Such is my hate for Microsoft Windows, and my disdain for Apple Mac, that I still, after 15 years of losing valuable lifetime through tinkering and figuring out things that should just work, persist with using flavors of Linux as my Desktop operating system.
Ever since I finally abandoned Ubuntu because Canonical seems hellbent to create the most buggy and unreliable OS out there, I have been running mainly Linux Mint 13 and 14, and these, while a bit boring in my view, are at least somewhat reliable and do, you know, work.
But the other day I went back to Ubuntu to see whether there had been any changes for the better, and I can report that sadly no, this is not the case, and the recent Ubuntu 13.04 Raring Ringtail is surely the worst of them all. But I read a positive review about Xubuntu 13.04 here, and so decided to give that one a spin. My system setup is a Gigabyte Z68 MoBo with 16Gb of DDR3 1600 Ram and an ATI Radeon HD6850 graphics card, connected via HDMI.
I have encountered 3 graphics problems while installing Linux versions like Mint or Ubuntu/Kubuntu/Xubuntu that seem to occur quite universally and regularly, so I will address them here individually and one after the other. Interestingly, none of these ever show up while running the system from the live-CD, the problems only start once you install the system.
Scenario 1: After install the system boots into low (failsafe) graphics mode, and you get this screen:
This I’ve seen happen in 2 versions, one where you can actually boot into the Desktop and fix the issue (the reconfiguring graphics option is no use, you’re missing the proper driver), and another where you end up at the command prompt with limited options, and in that case, unless you are Linus Torvalds, you’re essentially screwed as far as I can tell. In the first case however, if you can get to the Desktop, there is hope. Because the solution is as simple as going to the AMD website and installing Catalyst Control Center (there are installation instructions if you scroll down on the download page, should be doable even for a newbie). Once you do that and reboot your system, Linux will use the proprietary ATI driver and you should be good to go.

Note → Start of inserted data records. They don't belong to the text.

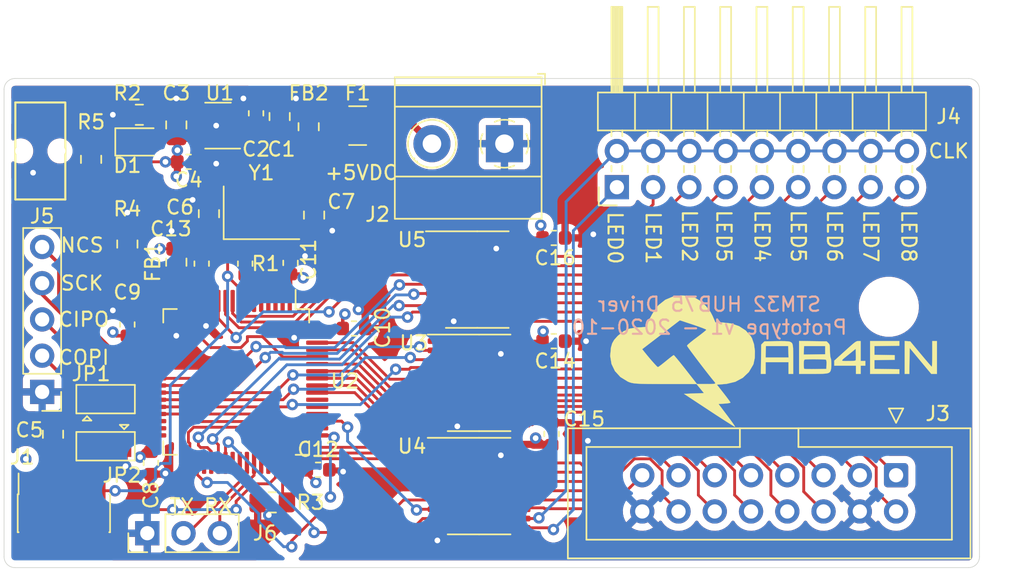
<source format=kicad_pcb>
(kicad_pcb (version 20211014) (generator pcbnew)

  (general
    (thickness 1.6)
  )

  (paper "A4")
  (layers
    (0 "F.Cu" signal)
    (1 "In1.Cu" power)
    (2 "In2.Cu" power)
    (31 "B.Cu" signal)
    (32 "B.Adhes" user "B.Adhesive")
    (33 "F.Adhes" user "F.Adhesive")
    (34 "B.Paste" user)
    (35 "F.Paste" user)
    (36 "B.SilkS" user "B.Silkscreen")
    (37 "F.SilkS" user "F.Silkscreen")
    (38 "B.Mask" user)
    (39 "F.Mask" user)
    (40 "Dwgs.User" user "User.Drawings")
    (41 "Cmts.User" user "User.Comments")
    (42 "Eco1.User" user "User.Eco1")
    (43 "Eco2.User" user "User.Eco2")
    (44 "Edge.Cuts" user)
    (45 "Margin" user)
    (46 "B.CrtYd" user "B.Courtyard")
    (47 "F.CrtYd" user "F.Courtyard")
    (48 "B.Fab" user)
    (49 "F.Fab" user)
  )

  (setup
    (pad_to_mask_clearance 0.05)
    (pcbplotparams
      (layerselection 0x00010fc_ffffffff)
      (disableapertmacros false)
      (usegerberextensions false)
      (usegerberattributes true)
      (usegerberadvancedattributes true)
      (creategerberjobfile true)
      (svguseinch false)
      (svgprecision 6)
      (excludeedgelayer true)
      (plotframeref false)
      (viasonmask false)
      (mode 1)
      (useauxorigin false)
      (hpglpennumber 1)
      (hpglpenspeed 20)
      (hpglpendiameter 15.000000)
      (dxfpolygonmode true)
      (dxfimperialunits true)
      (dxfusepcbnewfont true)
      (psnegative false)
      (psa4output false)
      (plotreference true)
      (plotvalue true)
      (plotinvisibletext false)
      (sketchpadsonfab false)
      (subtractmaskfromsilk false)
      (outputformat 1)
      (mirror false)
      (drillshape 0)
      (scaleselection 1)
      (outputdirectory "output-2020-10-29/")
    )
  )

  (net 0 "")
  (net 1 "GND")
  (net 2 "Net-(C1-Pad1)")
  (net 3 "+3V3")
  (net 4 "Vcap")
  (net 5 "Net-(C6-Pad2)")
  (net 6 "OSC_IN")
  (net 7 "+3.3VA")
  (net 8 "Net-(D1-Pad1)")
  (net 9 "+5V")
  (net 10 "SWDIO")
  (net 11 "SWCLK")
  (net 12 "Net-(J1-Pad6)")
  (net 13 "Net-(J1-Pad7)")
  (net 14 "Net-(J1-Pad8)")
  (net 15 "~{RESET}")
  (net 16 "R0")
  (net 17 "B0")
  (net 18 "R1")
  (net 19 "B1")
  (net 20 "A")
  (net 21 "C")
  (net 22 "CLK")
  (net 23 "G0")
  (net 24 "G1")
  (net 25 "E")
  (net 26 "B")
  (net 27 "D")
  (net 28 "LAT")
  (net 29 "LED_0")
  (net 30 "LED_CLK")
  (net 31 "LED_1")
  (net 32 "LED_2")
  (net 33 "LED_3")
  (net 34 "LED_4")
  (net 35 "LED_5")
  (net 36 "LED_6")
  (net 37 "LED_7")
  (net 38 "LED_8")
  (net 39 "SPI1_COPI")
  (net 40 "SPI1_CIPO")
  (net 41 "SPI1_SCK")
  (net 42 "SPI1_NCS")
  (net 43 "UART1_TX")
  (net 44 "UART1_RX")
  (net 45 "PB11")
  (net 46 "30")
  (net 47 "31")
  (net 48 "47")
  (net 49 "OSC_OUT")
  (net 50 "Net-(U1-Pad4)")
  (net 51 "Net-(U2-Pad2)")
  (net 52 "Net-(U2-Pad3)")
  (net 53 "Net-(U2-Pad4)")
  (net 54 "PC0")
  (net 55 "PC1")
  (net 56 "PC2")
  (net 57 "PC3")
  (net 58 "Net-(U2-Pad14)")
  (net 59 "Net-(U2-Pad15)")
  (net 60 "Net-(U2-Pad16)")
  (net 61 "Net-(U2-Pad17)")
  (net 62 "PC4")
  (net 63 "PC5")
  (net 64 "PB0")
  (net 65 "PB1")
  (net 66 "PB2")
  (net 67 "PB10")
  (net 68 "PB12")
  (net 69 "PB13")
  (net 70 "PB14")
  (net 71 "PB15")
  (net 72 "PC6")
  (net 73 "PC7")
  (net 74 "PC8")
  (net 75 "Net-(U2-Pad40)")
  (net 76 "Net-(U2-Pad41)")
  (net 77 "Net-(U2-Pad44)")
  (net 78 "Net-(U2-Pad45)")
  (net 79 "Net-(U2-Pad50)")
  (net 80 "PC10")
  (net 81 "Net-(U2-Pad52)")
  (net 82 "Net-(U2-Pad53)")
  (net 83 "Net-(U2-Pad54)")
  (net 84 "PB3")
  (net 85 "PB4")
  (net 86 "PB5")
  (net 87 "PB6")
  (net 88 "PB7")
  (net 89 "BOOT0")
  (net 90 "PB8")
  (net 91 "PB9")
  (net 92 "~{OE}")
  (net 93 "Net-(F1-Pad1)")

  (footprint "Capacitor_SMD:C_0603_1608Metric" (layer "F.Cu") (at 154.1525 107.442))

  (footprint "Capacitor_SMD:C_0603_1608Metric" (layer "F.Cu") (at 165.735 119.126))

  (footprint "TerminalBlock_Phoenix:TerminalBlock_Phoenix_MKDS-1,5-2-5.08_1x02_P5.08mm_Horizontal" (layer "F.Cu") (at 176.276 106.172 180))

  (footprint "Connector_IDC:IDC-Header_2x08_P2.54mm_Vertical" (layer "F.Cu") (at 203.708 129.413 -90))

  (footprint "Connector_PinHeader_2.54mm:PinHeader_1x05_P2.54mm_Vertical" (layer "F.Cu") (at 143.891 123.571 180))

  (footprint "Resistor_SMD:R_0805_2012Metric" (layer "F.Cu") (at 150.7005 104.14))

  (footprint "Package_TO_SOT_SMD:SOT-23-5" (layer "F.Cu") (at 156.21 104.902 180))

  (footprint "Capacitor_SMD:C_0603_1608Metric" (layer "F.Cu") (at 158.877 104.0385 90))

  (footprint "Capacitor_SMD:C_0805_2012Metric" (layer "F.Cu") (at 160.528 104.267 90))

  (footprint "LED_SMD:LED_0805_2012Metric" (layer "F.Cu") (at 150.7005 106.045))

  (footprint "Inductor_SMD:L_0805_2012Metric" (layer "F.Cu") (at 162.56 104.9805 -90))

  (footprint "Fuse:Fuse_1210_3225Metric" (layer "F.Cu") (at 165.992 104.902))

  (footprint "Capacitor_SMD:C_0603_1608Metric" (layer "F.Cu") (at 179.7305 112.776))

  (footprint "Connector_PinHeader_2.54mm:PinHeader_2x09_P2.54mm_Horizontal" (layer "F.Cu") (at 184.15 109.22 90))

  (footprint "Capacitor_SMD:C_0603_1608Metric" (layer "F.Cu") (at 179.7305 120.015))

  (footprint "Package_SO:TSSOP-20_4.4x6.5mm_P0.65mm" (layer "F.Cu") (at 174.371 115.697))

  (footprint "Capacitor_SMD:C_0603_1608Metric" (layer "F.Cu") (at 155.067 114.5795 90))

  (footprint "Capacitor_SMD:C_0603_1608Metric" (layer "F.Cu") (at 151.511 128.5495 -90))

  (footprint "Capacitor_SMD:C_0805_2012Metric" (layer "F.Cu") (at 144.653 126.5405 -90))

  (footprint "Capacitor_SMD:C_0805_2012Metric" (layer "F.Cu") (at 155.575 111.0765 -90))

  (footprint "Package_QFP:LQFP-64_10x10mm_P0.5mm" (layer "F.Cu") (at 157.485999 122.871001 -90))

  (footprint "Resistor_SMD:R_0603_1608Metric" (layer "F.Cu") (at 158.115 114.5795 -90))

  (footprint "Jumper:SolderJumper-3_P1.3mm_Bridged12_Pad1.0x1.5mm" (layer "F.Cu") (at 148.336 127.381 180))

  (footprint "Jumper:SolderJumper-3_P1.3mm_Bridged12_Pad1.0x1.5mm" (layer "F.Cu") (at 148.336 124.079))

  (footprint "Capacitor_SMD:C_0603_1608Metric" (layer "F.Cu") (at 161.29 114.5285 90))

  (footprint "Capacitor_SMD:C_0603_1608Metric" (layer "F.Cu") (at 163.2205 129.032))

  (footprint "Capacitor_SMD:C_0603_1608Metric" (layer "F.Cu") (at 149.86 118.8465 90))

  (footprint "Inductor_SMD:L_0805_2012Metric" (layer "F.Cu") (at 153.289 114.4755 90))

  (footprint "Capacitor_SMD:C_0805_2012Metric" (layer "F.Cu") (at 162.941 111.1735 90))

  (footprint "Package_SO:TSSOP-20_4.4x6.5mm_P0.65mm" (layer "F.Cu") (at 174.498 130.175))

  (footprint "Capacitor_SMD:C_0603_1608Metric" (layer "F.Cu") (at 179.578 126.5175 90))

  (footprint "Connector_PinHeader_2.54mm:PinHeader_1x03_P2.54mm_Vertical" (layer "F.Cu") (at 151.257 133.477 90))

  (footprint "Package_SO:TSSOP-20_4.4x6.5mm_P0.65mm" (layer "F.Cu") (at 174.498 122.936))

  (footprint "BVH_Connectors_Misc:Cortex_Debug_PinSocket_2x05_P1.27mm_Vertical_SMD" (layer "F.Cu") (at 145.415 132.08 90))

  (footprint "Resistor_SMD:R_0805_2012Metric_Pad1.15x1.40mm_HandSolder" (layer "F.Cu") (at 160.011 131.318))

  (footprint "Crystal:Crystal_SMD_5032-4Pin_5.0x3.2mm" (layer "F.Cu") (at 159.257 111.014))

  (footprint "BVH_Logos:SkyIron_logo" (layer "F.Cu") (at 188.722 121.412))

  (footprint "BVH_Logos:AB4EN_Orbitron2" (layer "F.Cu") (at 200.406 121.158))

  (footprint "MountingHole:MountingHole_3.2mm_M3" (layer "F.Cu") (at 203.2 117.602))

  (footprint "Capacitor_SMD:C_0805_2012Metric" (layer "F.Cu") (at 153.289 104.8535 90))

  (footprint "BVH_Switches:Tac_SMD_6.4mm_Side_SPST_NO" (layer "F.Cu") (at 143.764 106.68 -90))

  (footprint "Resistor_SMD:R_0805_2012Metric" (layer "F.Cu") (at 147.32 107.2665 -90))

  (footprint "Resistor_SMD:R_0805_2012Metric" (layer "F.Cu") (at 149.86 113.2055 90))

  (gr_line (start 141.224 135.128) (end 141.224 102.362) (layer "Edge.Cuts") (width 0.05) (tstamp 00000000-0000-0000-0000-00005f99e76e))
  (gr_line (start 208.788 135.89) (end 141.986 135.89) (layer "Edge.Cuts") (width 0.05) (tstamp 00000000-0000-0000-0000-00005f9cfe2d))
  (gr_line (start 141.986 101.6) (end 208.788 101.6) (layer "Edge.Cuts") (width 0.05) (tstamp 061a6b6d-af98-49ee-885b-dca84e13ad49))
  (gr_arc (start 141.224 102.362) (mid 141.447185 101.823185) (end 141.986 101.6) (layer "Edge.Cuts") (width 0.05) (tstamp 23ee1819-0194-4833-a043-37cdf2236926))
  (gr_line (start 209.55 102.362) (end 209.55 135.128) (layer "Edge.Cuts") (width 0.05) (tstamp 9477d859-6843-4f5f-a95e-1ff3536e1658))
  (gr_arc (start 141.986 135.89) (mid 141.447185 135.666815) (end 141.224 135.128) (layer "Edge.Cuts") (width 0.05) (tstamp abf8a202-22a8-456c-9ef2-82ef7ccb9f09))
  (gr_arc (start 209.55 135.128) (mid 209.326815 135.666815) (end 208.788 135.89) (layer "Edge.Cuts") (width 0.05) (tstamp b41605c7-bd11-463e-a261-aead0f442829))
  (gr_arc (start 208.788 101.6) (mid 209.326815 101.823185) (end 209.55 102.362) (layer "Edge.Cuts") (width 0.05) (tstamp fafb465b-038f-4501-a634-e35865f2317e))
  (gr_text "STM32 HUB75 Driver\nPrototype v1 - 2020-10" (at 190.627 118.237) (layer "B.SilkS") (tstamp 00000000-0000-0000-0000-00005f9cfe62)
    (effects (font (size 1 1) (thickness 0.15)) (justify mirror))
  )
  (gr_text "CLK" (at 207.391 106.68) (layer "F.SilkS") (tstamp 070e0638-b463-41fd-b731-29bb99e0b51a)
    (effects (font (size 1 1) (thickness 0.15)))
  )
  (gr_text "LED7" (at 201.93 112.649 270) (layer "F.SilkS") (tstamp 1c8d9e13-81b1-4848-8062-1df15acf9291)
    (effects (font (size 1 1) (thickness 0.15)))
  )
  (gr_text "CIPO" (at 146.812 118.491) (layer "F.SilkS") (tstamp 218eb96a-a367-42a8-acde-4217f59777d4)
    (effects (font (size 1 1) (thickness 0.15)))
  )
  (gr_text "RX" (at 156.21 131.572) (layer "F.SilkS") (tstamp 2221cbd8-f191-4ede-b9a2-8ecce952229b)
    (effects (font (size 1 1) (thickness 0.15)))
  )
  (gr_text "SCK" (at 146.685 115.951) (layer "F.SilkS") (tstamp 22fd3c78-cc2c-439e-b7d1-ec69296c0d64)
    (effects (font (size 1 1) (thickness 0.15)))
  )
  (gr_text "LED2" (at 189.23 112.649 270) (layer "F.SilkS") (tstamp 3523028c-57f5-47b5-b628-96e04e8157aa)
    (effects (font (size 1 1) (thickness 0.15)))
  )
  (gr_text "LED5" (at 196.85 112.649 270) (layer "F.SilkS") (tstamp 4c3697ab-244b-4b66-9634-73d0ecccddc9)
    (effects (font (size 1 1) (thickness 0.15)))
  )
  (gr_text "LED8" (at 204.597 112.649 270) (layer "F.SilkS") (tstamp 59f96c6c-3bf9-4d34-a931-327e10c014f3)
    (effects (font (size 1 1) (thickness 0.15)))
  )
  (gr_text "+5VDC" (at 166.243 108.204) (layer "F.SilkS") (tstamp 67a6dbbb-7f81-436f-8d45-729960568afc)
    (effects (font (size 1 1) (thickness 0.15)))
  )
  (gr_text "LED6" (at 199.39 112.649 270) (layer "F.SilkS") (tstamp 7fdc8172-c419-4802-b322-437de4e2291e)
    (effects (font (size 1 1) (thickness 0.15)))
  )
  (gr_text "LED5" (at 191.643 112.649 270) (layer "F.SilkS") (tstamp 84986df3-4c60-474e-824d-5982bdfa2d5e)
    (effects (font (size 1 1) (thickness 0.15)))
  )
  (gr_text "LED1" (at 186.69 112.776 270) (layer "F.SilkS") (tstamp 8af3835f-1b39-4fa8-b8f2-6425f04b1ef1)
    (effects (font (size 1 1) (thickness 0.15)))
  )
  (gr_text "NCS" (at 146.685 113.284) (layer "F.SilkS") (tstamp 8b100265-d4a5-451c-9ed3-d5c207e7667e)
    (effects (font (size 1 1) (thickness 0.15)))
  )
  (gr_text "LED0" (at 184.023 112.776 270) (layer "F.SilkS") (tstamp 9b26fcd9-991a-4d89-91d1-7665dc1f13b5)
    (effects (font (size 1 1) (thickness 0.15)))
  )
  (gr_text "TX" (at 153.67 131.572) (layer "F.SilkS") (tstamp 9e8eaabd-d95a-4bb3-8930-188fe11c9f72)
    (effects (font (size 1 1) (thickness 0.15)))
  )
  (gr_text "COPI" (at 146.812 121.158) (layer "F.SilkS") (tstamp a4990f4c-86ba-4197-8c6d-078c91460bfd)
    (effects (font (size 1 1) (thickness 0.15)))
  )
  (gr_text "LED4" (at 194.31 112.649 270) (layer "F.SilkS") (tstamp fb24eabe-9bb1-48a6-a1d4-6fdd32e4b871)
    (effects (font (size 1 1) (thickness 0.15)))
  )

  (segment (start 182.245 112.776) (end 182.499 112.522) (width 0.2) (layer "F.Cu") (net 1) (tstamp 020d08cf-2235-4044-a2de-4a4190a95986))
  (segment (start 162.844 112.014) (end 162.941 112.111) (width 0.25) (layer "F.Cu") (net 1) (tstamp 07633039-dc2a-49aa-a259-b7dcc3a4c589))
  (segment (start 162.001 113.741) (end 162.306 114.046) (width 0.25) (layer "F.Cu") (net 1) (tstamp 0f564bd1-9ae6-41d9-b4b7-55dca063c7ce))
  (segment (start 151.511 129.337) (end 152.476 129.337) (width 0.25) (layer "F.Cu") (net 1) (tstamp 124c6ed9-ee22-4dab-aa81-0dddf86d230b))
  (segment (start 177.3605 127.9) (end 176.138 127.9) (width 0.2) (layer "F.Cu") (net 1) (tstamp 1332604e-8feb-4c56-adff-ac6544162553))
  (segment (start 160.907 112.014) (end 162.844 112.014) (width 0.25) (layer "F.Cu") (net 1) (tstamp 16444521-df79-41e1-8436-02cf01af0437))
  (segment (start 157.482 110.139) (end 157.607 110.014) (width 0.25) (layer "F.Cu") (net 1) (tstamp 1d9801dd-1ed5-4fd2-a0a3-3538d17409af))
  (segment (start 166.5225 119.126) (end 166.5225 118.266821) (width 0.25) (layer "F.Cu") (net 1) (tstamp 256f3a71-f785-4ed0-ab92-d6de5bdea31f))
  (segment (start 155.575 110.139) (end 157.482 110.139) (width 0.25) (layer "F.Cu") (net 1) (tstamp 25a16707-6b30-4c0a-a6a7-e1ea00c6f6b7))
  (segment (start 155.067 113.792) (end 153.565173 112.290173) (width 0.2) (layer "F.Cu
... [889053 chars truncated]
</source>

Scenario 2: After install the system boots into a black screen.
This happened to me when I installed Xubuntu 13.04, and all seemed lost, and I had an overwhelming urge to format the disk and be done with it. But luckily I googled the issue, and it turns out that this is easily fixed. To boot into the system so we can download the ATI driver and the Catalyst Control Center, we need to edit the boot options. So boot up Grub, and press “e” in the Grub menu to edit the boot options. Use the arrow keys to find “quiet splash”, delete that and then type the end key to get to the end of the line, and type in “nomodeset”. Ctrl-X to boot the system, and then you should get into your Desktop, from where you can download the CCC as described above. The whole operation is described in more detail here. Screenshot:
Scenario 3: After installation, the system boots but the Desktop area is reduced with black borders around the screen.
This happens when the monitor is connected through the HDMI cable, and has to do with the ATI card underscaling by 10 or 15% as a default setting with HDTVs. It can be fixed in Catalyst Control Center(as superuser, if you can’t start it via the settings menu, run “sudo amdcccle” from the command line)by going to the “Display Manager” tab, selecting your display(in my case DTV1), clicking on “Adjustments”, and moving the slider all the way to the right until your screen is filled. Screenshot:
Now, there are cases where CCC will not retain your settings, read, when you boot into the system the next time, you will have the black borders again. The solution to this is as follows:
Type this into the command line and press enter: sudo aticonfig –set-pcs-val=MCIL,DigitalHDTVDefaultUnderscan,0 . Now reboot the system, and the settings in CCC will be preserved.
And presto, you’re all good to go with your shiny new Linux installation using a newer ATI graphics card! Of course now you may have no sound in Skype, or the printer isn’t recognised, but hey, that’s Linux for you!